_About this exercise_
Print every entry below again exactly as written, skipping the pictures.

_Provided data_
* * *
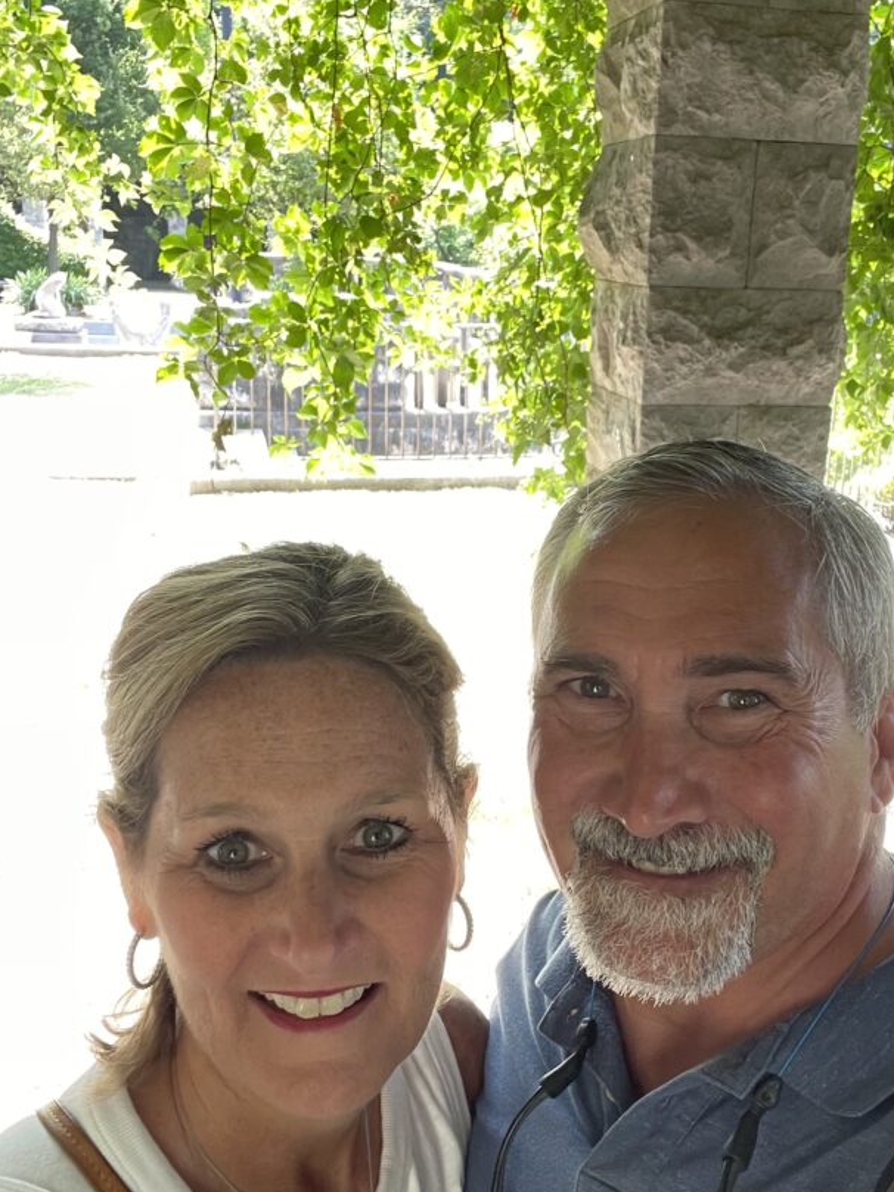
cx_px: 544
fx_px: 1309
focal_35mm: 38
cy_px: 636
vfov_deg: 48.9
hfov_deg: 37.5
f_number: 2.2
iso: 100
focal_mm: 2.71
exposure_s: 1/65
* * *
_Solution to this task_
cx_px: 544
fx_px: 1309
focal_35mm: 38
cy_px: 636
vfov_deg: 48.9
hfov_deg: 37.5
f_number: 2.2
iso: 100
focal_mm: 2.71
exposure_s: 1/65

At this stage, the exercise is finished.